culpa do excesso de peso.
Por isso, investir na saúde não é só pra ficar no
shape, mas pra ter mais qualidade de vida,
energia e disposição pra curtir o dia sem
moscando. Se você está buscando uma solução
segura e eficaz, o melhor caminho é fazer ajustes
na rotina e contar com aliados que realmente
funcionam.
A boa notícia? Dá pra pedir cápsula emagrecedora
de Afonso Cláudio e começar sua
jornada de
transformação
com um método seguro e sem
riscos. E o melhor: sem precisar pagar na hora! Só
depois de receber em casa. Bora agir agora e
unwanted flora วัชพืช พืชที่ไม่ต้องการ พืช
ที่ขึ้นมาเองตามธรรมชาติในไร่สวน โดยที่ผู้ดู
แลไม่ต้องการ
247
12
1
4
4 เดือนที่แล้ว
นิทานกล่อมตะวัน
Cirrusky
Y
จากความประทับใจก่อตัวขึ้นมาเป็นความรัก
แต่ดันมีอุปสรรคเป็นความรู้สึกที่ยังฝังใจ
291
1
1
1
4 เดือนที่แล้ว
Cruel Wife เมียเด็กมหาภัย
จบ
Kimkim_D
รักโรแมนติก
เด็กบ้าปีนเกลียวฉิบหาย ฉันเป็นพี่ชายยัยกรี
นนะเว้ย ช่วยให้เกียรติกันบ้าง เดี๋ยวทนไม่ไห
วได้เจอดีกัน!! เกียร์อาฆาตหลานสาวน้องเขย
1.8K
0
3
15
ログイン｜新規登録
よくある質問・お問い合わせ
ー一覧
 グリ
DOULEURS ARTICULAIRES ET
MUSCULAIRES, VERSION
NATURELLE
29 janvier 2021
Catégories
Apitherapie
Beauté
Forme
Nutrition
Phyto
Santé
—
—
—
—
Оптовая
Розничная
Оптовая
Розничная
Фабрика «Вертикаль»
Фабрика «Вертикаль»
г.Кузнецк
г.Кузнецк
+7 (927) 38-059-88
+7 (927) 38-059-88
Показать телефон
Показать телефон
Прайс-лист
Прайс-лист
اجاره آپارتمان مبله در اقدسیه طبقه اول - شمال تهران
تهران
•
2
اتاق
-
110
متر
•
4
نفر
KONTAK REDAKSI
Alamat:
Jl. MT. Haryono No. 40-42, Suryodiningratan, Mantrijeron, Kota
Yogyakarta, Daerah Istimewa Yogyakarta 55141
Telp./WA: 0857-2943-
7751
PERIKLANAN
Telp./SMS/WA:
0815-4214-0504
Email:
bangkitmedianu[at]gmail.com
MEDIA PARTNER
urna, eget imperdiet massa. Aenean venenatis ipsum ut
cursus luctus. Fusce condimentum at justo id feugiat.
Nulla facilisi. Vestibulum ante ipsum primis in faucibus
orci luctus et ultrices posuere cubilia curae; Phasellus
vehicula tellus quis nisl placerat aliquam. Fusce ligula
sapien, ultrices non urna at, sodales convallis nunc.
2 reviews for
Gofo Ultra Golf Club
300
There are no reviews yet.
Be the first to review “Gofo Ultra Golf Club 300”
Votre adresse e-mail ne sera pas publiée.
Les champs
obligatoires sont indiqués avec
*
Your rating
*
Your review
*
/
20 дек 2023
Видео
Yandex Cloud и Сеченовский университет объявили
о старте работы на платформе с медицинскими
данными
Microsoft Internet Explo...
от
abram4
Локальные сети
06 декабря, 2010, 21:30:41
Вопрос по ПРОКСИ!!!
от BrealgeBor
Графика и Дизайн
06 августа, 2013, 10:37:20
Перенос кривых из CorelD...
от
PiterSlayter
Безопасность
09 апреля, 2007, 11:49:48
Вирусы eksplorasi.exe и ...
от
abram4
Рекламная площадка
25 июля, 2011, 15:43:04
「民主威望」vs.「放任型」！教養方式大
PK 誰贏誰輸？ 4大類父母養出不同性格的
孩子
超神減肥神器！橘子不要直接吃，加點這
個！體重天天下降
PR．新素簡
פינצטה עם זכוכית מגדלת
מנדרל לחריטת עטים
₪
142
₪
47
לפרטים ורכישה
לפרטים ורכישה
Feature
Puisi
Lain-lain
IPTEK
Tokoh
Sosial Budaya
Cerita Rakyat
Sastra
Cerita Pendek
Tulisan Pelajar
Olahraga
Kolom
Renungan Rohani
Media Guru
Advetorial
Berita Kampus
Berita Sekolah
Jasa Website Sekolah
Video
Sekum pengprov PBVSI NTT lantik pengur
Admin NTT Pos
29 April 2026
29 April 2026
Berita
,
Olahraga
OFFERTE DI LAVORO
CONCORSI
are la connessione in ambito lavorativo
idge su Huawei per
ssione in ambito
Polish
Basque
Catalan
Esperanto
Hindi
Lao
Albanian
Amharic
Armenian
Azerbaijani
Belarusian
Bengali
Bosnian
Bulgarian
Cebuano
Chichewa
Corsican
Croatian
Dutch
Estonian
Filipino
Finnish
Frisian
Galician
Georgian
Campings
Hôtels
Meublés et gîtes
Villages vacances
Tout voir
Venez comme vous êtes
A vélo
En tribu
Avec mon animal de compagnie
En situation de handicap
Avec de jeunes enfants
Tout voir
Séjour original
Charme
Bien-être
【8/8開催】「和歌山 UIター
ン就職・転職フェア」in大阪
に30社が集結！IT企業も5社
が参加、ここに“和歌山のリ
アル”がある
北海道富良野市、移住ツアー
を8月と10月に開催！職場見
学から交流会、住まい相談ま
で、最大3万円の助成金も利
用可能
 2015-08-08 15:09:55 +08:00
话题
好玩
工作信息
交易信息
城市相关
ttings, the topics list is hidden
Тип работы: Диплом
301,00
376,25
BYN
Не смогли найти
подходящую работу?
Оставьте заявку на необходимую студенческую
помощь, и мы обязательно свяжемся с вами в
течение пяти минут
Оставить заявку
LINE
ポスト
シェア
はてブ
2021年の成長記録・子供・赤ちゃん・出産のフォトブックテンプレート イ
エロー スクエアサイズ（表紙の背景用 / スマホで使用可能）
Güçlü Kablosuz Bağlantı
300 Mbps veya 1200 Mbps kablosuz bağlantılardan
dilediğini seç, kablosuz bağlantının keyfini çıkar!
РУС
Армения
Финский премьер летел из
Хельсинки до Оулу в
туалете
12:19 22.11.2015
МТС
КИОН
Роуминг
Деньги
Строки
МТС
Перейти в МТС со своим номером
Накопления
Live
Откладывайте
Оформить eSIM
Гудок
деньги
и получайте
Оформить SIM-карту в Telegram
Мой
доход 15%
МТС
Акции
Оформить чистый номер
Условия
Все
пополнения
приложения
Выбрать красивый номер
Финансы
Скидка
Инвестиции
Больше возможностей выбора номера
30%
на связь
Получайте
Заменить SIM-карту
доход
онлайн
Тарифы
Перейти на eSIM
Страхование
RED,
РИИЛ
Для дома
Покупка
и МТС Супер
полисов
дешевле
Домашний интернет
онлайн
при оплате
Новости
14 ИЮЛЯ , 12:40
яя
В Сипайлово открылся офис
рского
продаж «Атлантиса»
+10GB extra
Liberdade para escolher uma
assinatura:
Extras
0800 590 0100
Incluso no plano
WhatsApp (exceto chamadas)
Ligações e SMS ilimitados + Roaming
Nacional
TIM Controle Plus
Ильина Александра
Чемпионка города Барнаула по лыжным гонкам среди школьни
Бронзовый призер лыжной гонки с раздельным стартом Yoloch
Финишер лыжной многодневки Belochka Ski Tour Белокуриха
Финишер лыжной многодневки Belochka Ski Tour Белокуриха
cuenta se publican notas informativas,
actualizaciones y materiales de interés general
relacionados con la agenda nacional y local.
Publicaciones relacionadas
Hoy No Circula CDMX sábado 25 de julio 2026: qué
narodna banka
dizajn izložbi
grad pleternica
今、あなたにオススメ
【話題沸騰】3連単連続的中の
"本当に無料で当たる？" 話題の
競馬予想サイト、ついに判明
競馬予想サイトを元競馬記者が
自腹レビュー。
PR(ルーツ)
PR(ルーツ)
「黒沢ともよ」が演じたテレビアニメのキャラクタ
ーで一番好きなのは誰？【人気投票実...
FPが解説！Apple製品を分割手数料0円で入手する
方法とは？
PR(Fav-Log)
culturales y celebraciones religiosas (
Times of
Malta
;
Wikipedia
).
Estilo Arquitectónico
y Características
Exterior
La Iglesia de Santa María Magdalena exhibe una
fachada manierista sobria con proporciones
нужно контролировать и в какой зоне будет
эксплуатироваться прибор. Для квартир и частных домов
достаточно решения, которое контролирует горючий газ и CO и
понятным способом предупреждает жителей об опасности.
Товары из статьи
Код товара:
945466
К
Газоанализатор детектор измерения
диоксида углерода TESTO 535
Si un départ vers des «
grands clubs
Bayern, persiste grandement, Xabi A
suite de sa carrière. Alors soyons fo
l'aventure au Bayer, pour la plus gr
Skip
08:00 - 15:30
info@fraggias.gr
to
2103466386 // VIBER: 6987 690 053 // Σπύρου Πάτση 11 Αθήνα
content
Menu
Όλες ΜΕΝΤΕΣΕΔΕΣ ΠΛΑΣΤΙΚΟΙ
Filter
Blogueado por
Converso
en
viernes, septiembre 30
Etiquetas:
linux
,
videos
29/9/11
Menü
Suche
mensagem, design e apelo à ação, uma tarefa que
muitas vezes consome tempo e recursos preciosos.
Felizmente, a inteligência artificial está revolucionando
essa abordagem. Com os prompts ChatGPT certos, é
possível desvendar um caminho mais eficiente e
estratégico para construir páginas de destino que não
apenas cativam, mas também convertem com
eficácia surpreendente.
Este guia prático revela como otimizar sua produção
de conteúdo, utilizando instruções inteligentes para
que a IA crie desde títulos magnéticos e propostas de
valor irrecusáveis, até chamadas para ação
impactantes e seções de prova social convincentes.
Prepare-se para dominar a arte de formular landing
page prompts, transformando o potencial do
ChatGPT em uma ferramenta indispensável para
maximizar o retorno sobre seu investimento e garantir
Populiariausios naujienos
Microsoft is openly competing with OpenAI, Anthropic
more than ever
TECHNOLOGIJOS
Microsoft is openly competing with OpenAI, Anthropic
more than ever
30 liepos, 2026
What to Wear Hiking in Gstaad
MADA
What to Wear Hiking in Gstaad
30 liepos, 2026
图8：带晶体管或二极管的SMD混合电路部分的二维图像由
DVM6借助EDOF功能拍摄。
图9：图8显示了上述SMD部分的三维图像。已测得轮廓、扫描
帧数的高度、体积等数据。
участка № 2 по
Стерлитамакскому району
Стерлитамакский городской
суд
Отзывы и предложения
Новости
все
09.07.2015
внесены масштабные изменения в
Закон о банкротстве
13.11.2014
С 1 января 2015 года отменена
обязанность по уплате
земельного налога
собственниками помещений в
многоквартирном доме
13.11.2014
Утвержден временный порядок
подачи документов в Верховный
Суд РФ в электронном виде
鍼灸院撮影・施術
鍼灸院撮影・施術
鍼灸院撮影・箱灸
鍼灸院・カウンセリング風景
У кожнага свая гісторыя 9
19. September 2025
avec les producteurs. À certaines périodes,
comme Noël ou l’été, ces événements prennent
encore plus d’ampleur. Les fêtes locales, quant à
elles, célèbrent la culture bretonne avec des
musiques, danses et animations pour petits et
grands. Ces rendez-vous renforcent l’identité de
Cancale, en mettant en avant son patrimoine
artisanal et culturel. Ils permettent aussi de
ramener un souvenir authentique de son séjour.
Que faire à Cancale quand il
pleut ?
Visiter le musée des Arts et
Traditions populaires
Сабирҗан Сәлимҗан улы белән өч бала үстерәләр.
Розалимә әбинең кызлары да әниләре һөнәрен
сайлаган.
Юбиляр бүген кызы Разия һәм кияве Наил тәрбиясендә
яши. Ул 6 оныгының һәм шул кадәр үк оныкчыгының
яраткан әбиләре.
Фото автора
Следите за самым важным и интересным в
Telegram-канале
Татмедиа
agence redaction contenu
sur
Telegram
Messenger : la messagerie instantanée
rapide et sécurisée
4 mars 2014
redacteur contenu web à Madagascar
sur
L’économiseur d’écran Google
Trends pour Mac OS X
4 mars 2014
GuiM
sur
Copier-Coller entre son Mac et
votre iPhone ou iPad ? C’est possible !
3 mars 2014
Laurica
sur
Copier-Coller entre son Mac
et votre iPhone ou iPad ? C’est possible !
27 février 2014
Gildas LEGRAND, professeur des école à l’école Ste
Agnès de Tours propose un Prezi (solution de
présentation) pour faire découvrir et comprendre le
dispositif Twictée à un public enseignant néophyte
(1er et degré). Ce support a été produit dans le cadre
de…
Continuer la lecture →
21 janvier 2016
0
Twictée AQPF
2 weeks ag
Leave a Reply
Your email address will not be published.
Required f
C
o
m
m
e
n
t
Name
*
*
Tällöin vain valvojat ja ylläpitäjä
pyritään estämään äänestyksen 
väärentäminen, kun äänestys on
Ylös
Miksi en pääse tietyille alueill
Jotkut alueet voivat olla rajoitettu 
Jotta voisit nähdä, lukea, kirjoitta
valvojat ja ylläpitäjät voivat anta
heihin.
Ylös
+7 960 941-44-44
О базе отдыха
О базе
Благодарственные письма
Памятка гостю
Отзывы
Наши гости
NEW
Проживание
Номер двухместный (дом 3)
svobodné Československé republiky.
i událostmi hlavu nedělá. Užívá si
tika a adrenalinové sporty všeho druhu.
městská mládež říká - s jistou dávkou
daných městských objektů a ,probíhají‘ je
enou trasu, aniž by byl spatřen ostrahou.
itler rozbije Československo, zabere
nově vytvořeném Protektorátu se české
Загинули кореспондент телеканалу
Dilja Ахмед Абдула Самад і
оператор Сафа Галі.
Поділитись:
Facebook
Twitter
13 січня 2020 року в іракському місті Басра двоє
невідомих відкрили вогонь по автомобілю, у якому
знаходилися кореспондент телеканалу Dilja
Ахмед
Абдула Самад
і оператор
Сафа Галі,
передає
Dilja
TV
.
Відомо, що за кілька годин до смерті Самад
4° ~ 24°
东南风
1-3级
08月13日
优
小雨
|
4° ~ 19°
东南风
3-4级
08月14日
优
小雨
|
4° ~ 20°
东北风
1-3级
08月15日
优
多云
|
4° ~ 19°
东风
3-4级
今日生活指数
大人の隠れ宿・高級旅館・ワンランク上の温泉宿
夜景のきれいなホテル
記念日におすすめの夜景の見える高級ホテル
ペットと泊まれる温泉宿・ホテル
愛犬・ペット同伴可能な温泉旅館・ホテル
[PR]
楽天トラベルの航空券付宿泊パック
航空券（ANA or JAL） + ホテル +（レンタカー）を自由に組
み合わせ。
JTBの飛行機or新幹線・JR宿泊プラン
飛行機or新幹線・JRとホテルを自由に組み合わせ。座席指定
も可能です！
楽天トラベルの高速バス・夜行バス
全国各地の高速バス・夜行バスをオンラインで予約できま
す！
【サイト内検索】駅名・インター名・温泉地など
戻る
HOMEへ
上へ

What is being asked:
Format the lines of the material above, from its first line through the line containing "จากความประทับใจก่อตัวขึ้นมาเป็นความรัก", inclusive, as a JSON list of strings, one string per line and with blank lines omitted.

Result of the exercise:
[
  "culpa do excesso de peso.",
  "Por isso, investir na saúde não é só pra ficar no",
  "shape, mas pra ter mais qualidade de vida,",
  "energia e disposição pra curtir o dia sem",
  "moscando. Se você está buscando uma solução",
  "segura e eficaz, o melhor caminho é fazer ajustes",
  "na rotina e contar com aliados que realmente",
  "funcionam.",
  "A boa notícia? Dá pra pedir cápsula emagrecedora",
  "de Afonso Cláudio e começar sua",
  "jornada de",
  "transformação",
  "com um método seguro e sem",
  "riscos. E o melhor: sem precisar pagar na hora! Só",
  "depois de receber em casa. Bora agir agora e",
  "unwanted flora วัชพืช พืชที่ไม่ต้องการ พืช",
  "ที่ขึ้นมาเองตามธรรมชาติในไร่สวน โดยที่ผู้ดู",
  "แลไม่ต้องการ",
  "247",
  "12",
  "1",
  "4",
  "4 เดือนที่แล้ว",
  "นิทานกล่อมตะวัน",
  "Cirrusky",
  "Y",
  "จากความประทับใจก่อตัวขึ้นมาเป็นความรัก"
]